GOP-backed group ready to rumble on redistricting
ALEXANDRIA, Va. (AP) — A new Republican group on Thursday launched a campaign to ensure the GOP is well-positioned to draw the political boundaries that will determine future Congresses after the 2020 census.
The National Republican Redistricting Trust said it will raise $35 million over the next three years so that it can fight future redistricting battles. It is designed as a counterweight to an organization headed by former Attorney General Eric Holder and backed by former President Barack Obama.
Republicans have used their control of a majority of statehouses to fashion boundaries that favor their candidates. The GOP claimed more than 55 percent of the seats in the House in the last election even though they edged Democratic candidates by just 1 percentage point in total votes.

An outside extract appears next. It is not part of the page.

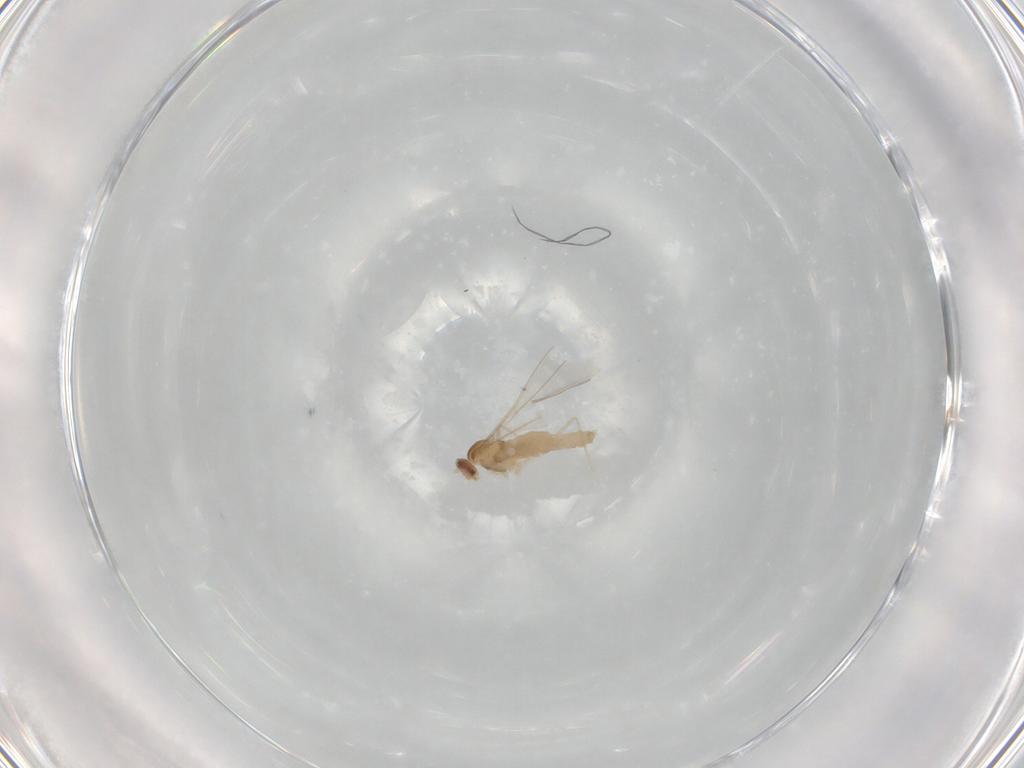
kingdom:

Guy Harrison, senior adviser for the new group, said Democrats want to blame redistricting for that difference, but he views it differently.

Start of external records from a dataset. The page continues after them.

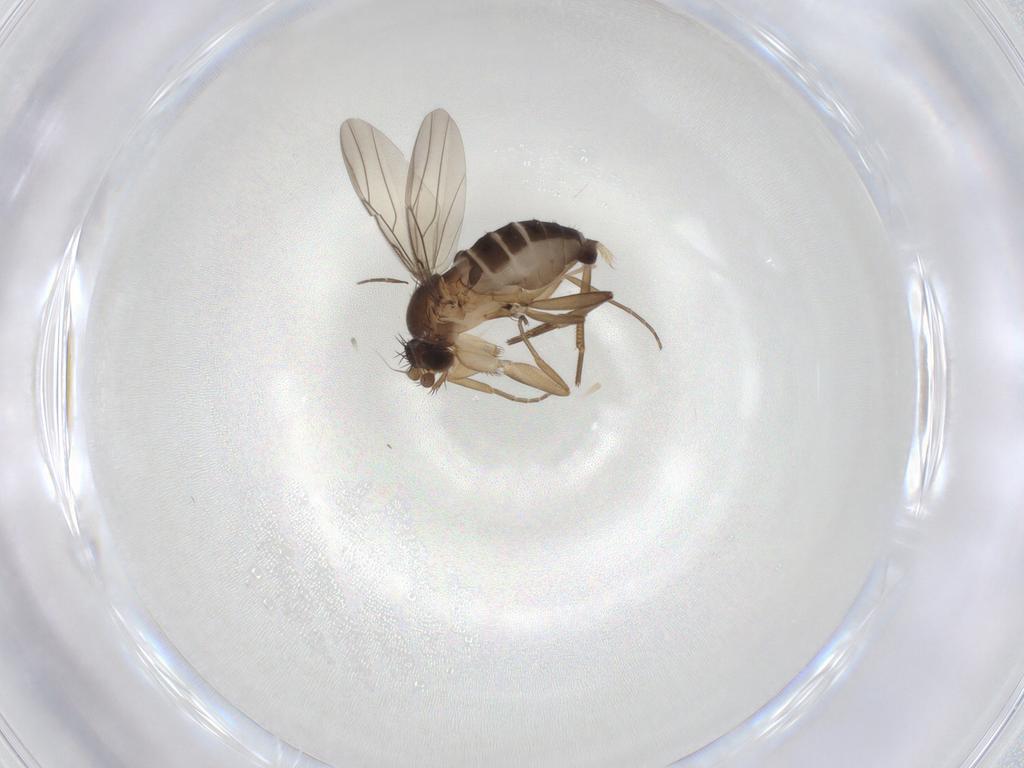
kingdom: Animalia
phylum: Arthropoda
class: Insecta
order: Diptera
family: Phoridae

“You will notice how many Republicans are sitting in districts that Clinton won, districts that Obama won. Yet we still win those districts. That is not a cause of redistricting,” said Harrison, a former executive director at the National Republican Congressional Committee. “That is a cause of us having quality candidates that can win the unique circumstances of those districts.”
One difference with the Democratic-leaning group is that the GOP organization will focus on advising Republicans on using data and the law to shape districts, rather than spending money on individual candidates. One priority will be ensuring that a city that tends to vote Democratic remains in a single district and its voters are not divided among several districts.

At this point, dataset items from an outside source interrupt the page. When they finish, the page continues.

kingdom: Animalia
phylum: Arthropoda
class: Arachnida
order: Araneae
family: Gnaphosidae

The Republican stranglehold on power in Washington after the November elections has sparked a resurgence of Democratic interest in state and local elections. Holder’s organization aims to marshal the resources of the former president, liberal advocacy groups, the Democratic Governors Association and the Democratic Legislative Campaign Committee in gaining the power to recraft often creatively drawn districts in a manner that benefits their party.
Harrison said the Republican group plans to be active in Democratic-leaning states where he said large cities and counties are split up to help Democrats elsewhere in the state. He cited Chicago and Baltimore as examples and said “we believe the right way to do it to make sure one portion of the state is not running the rest of the state.”
“It’s amazing how much they had to carve up Baltimore to make sure they reduced the Republican congressional district down by one,” Harrison said.
He said the group would actively explore where it can legally challenge such moves. “One of things we failed to do last cycle was go on offense in some of these states,” he said.